April is sort of a shitty time in Cambridge, MA. The spring equinox has come and gone and yet the ground remains slushy, the air feels grossly damp, and the promise of warmth still seems far away. People’s allergies start acting up and everyone is somewhat lost underneath a pile of papers and assignments that grows ever larger. So yea, April sucks. But for the last couple of years, there’s always been a shining light – a weekly ritual that makes the four weeks of this miserable month exciting. Yes, I’m talking about the Sunday ritual that is Game of Thrones. Of course, I’m also talking about the Monday-after ritual in which the phrase “oh my god did you watch GoT” replaces “hey, how are you” as the standard greeting. Needless to say, I was shook when it was announced that GoT would not be returning in April 2017. Instead, we would have to wait until July in order for the annual pop cultural phenomenon to take over our collective imagination.
Well folks. We made it. We’ve hit the middle of summer just in time for winter in Westeros. In honour of today’s triumphant return of GoT, I’d like to write about one of the my favourite family trips: spring break in Croatia.
My parents and I are very close. This is probably a result of me being the spoiled only child (we do have a dog though who happens to be the most handsome member of our family, but I digress). The past two spring breaks, instead of getting black out in Cancun or Florida, my parents and I have met up somewhere in the world for a spring getaway. This past year, our chosen location was Croatia, a country with rich history, beautiful churches, incredible landscapes, and where a lot of GoT happened to be filmed (but, I mean, this wasn’t the primary reason we decided to go… psh… that would be silly…).
So, what happens when three nerds go to Croatia? They go on a GoT filming locations tour of course!
A quick disclaimer. Although all three of us have watched every episode of GoT, we all watched them separately and at different times. (Wasn’t about to watch all those sex-position scenes with the rents). But though we each experienced the show itself separately, I’m glad that we experienced Croatia together!
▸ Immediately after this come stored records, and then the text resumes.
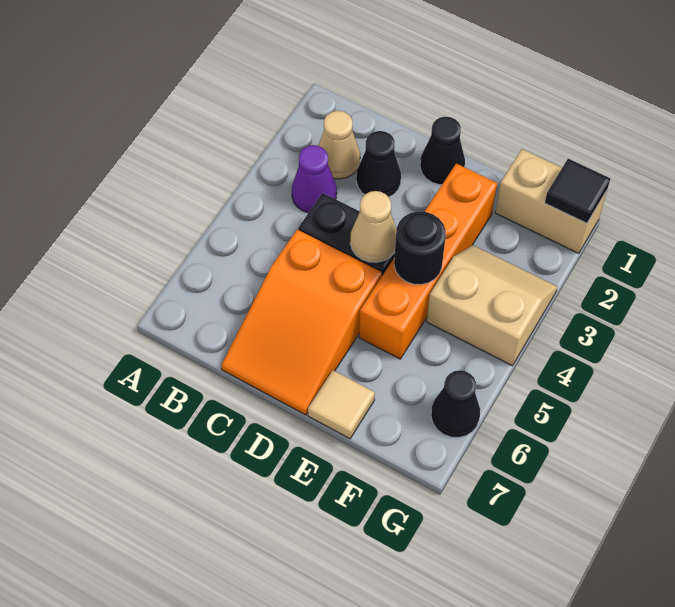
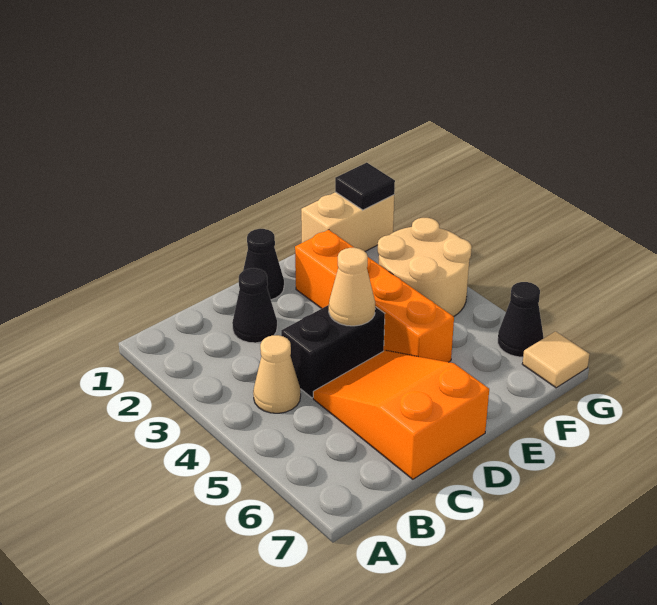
tan 1x1 cone [318,111,360,179] -> tan 1x1 cone moved to [253,335,301,413]
purple 1x1 cone [292,145,337,213] -> none
orange 2x3 slope [221,230,382,415] -> orange 2x3 slope turned to [313,350,489,479]
black 1x1 round brick [394,211,446,285] -> none
tan 1x1 tile [308,370,375,439] -> tan 1x1 tile moved to [522,331,590,388]
tan 2x2 slope [427,245,557,366] -> tan 2x2 round brick [378,218,472,316]

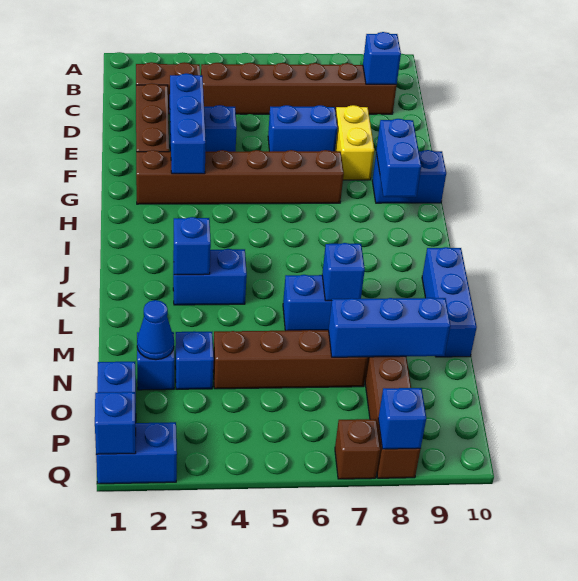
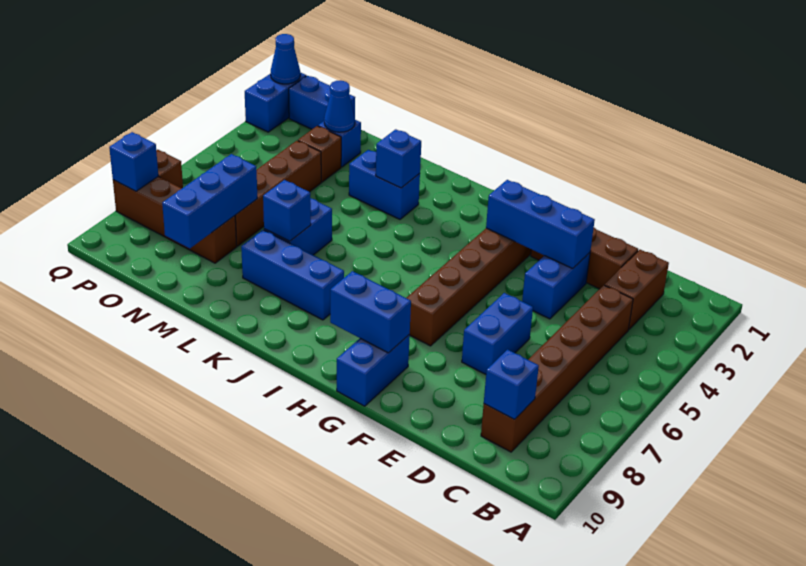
yellow 1x2 brick [335,105,374,180] -> none
blue 1x2 brick [173,249,247,305] -> blue 1x2 brick turned to [349,150,420,219]
blue 1x3 brick [422,247,477,357] -> blue 1x3 brick moved to [241,230,344,320]
blue 1x1 brick [175,331,214,389] -> brown 1x1 brick [298,126,341,182]
blue 1x1 brick [95,392,136,454] -> blue 1x1 cone [271,34,300,84]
The most recognisable GoT filming location is the stunning city of Dubrovnik. The old city is entirely contained behind great stone walls that dwarfed me and my parents. Inside the town, the cobblestoned streets form narrow alleyways that just begged to be explored. Though the main boulevard is lined with tourist shops and gelato joints, the back alleys still retain their rustic charm. Stray cats rule the quiet side streets and it’s not hard to imagine Arya hiding around the corner with needle in hand. The busier parts of town feature ornate churches but also hidden courtyards rich in history and character.
However, as stunning as Dubrovnik is at ground level, the city really shines from above. King’s Landing comes to life when admiring the city from its great wall. From the walls, we looked out over a sea of red roofs each lovingly baked by the Adriatic sun. The actual sea was no less stunning. It was a shimmery blue that stood out in contrast to the white limestone walls. While I wouldn’t wish King’s Landing on my worst enemy, I do think I could spend hours staring out upon its real world double.
Damn you are so fine Dubrovnik
In addition to Dubrovnik, we visited the fortress of Klis, which served as the skeleton for the set of Mereen. Several scenes were also filmed in the Catacombs of Diocletian’s old palace in Split which we also paid pilgrimage to. We also walked around the botanical garden which was dressed up for the Purple Wedding, my favourite of the GoT nuptials. And while we were careful not to crash any weddings, for fear of being caught in a Westerosian bloodbath, we did enjoy plenty of gelato, a lovely classical concert, and a historical tour of the area.
Photos from Split and from the Klis Fortress
Anyways, welcome back GoT! I’ve seen you in real life now, but damn have I missed seeing you on my screen as well!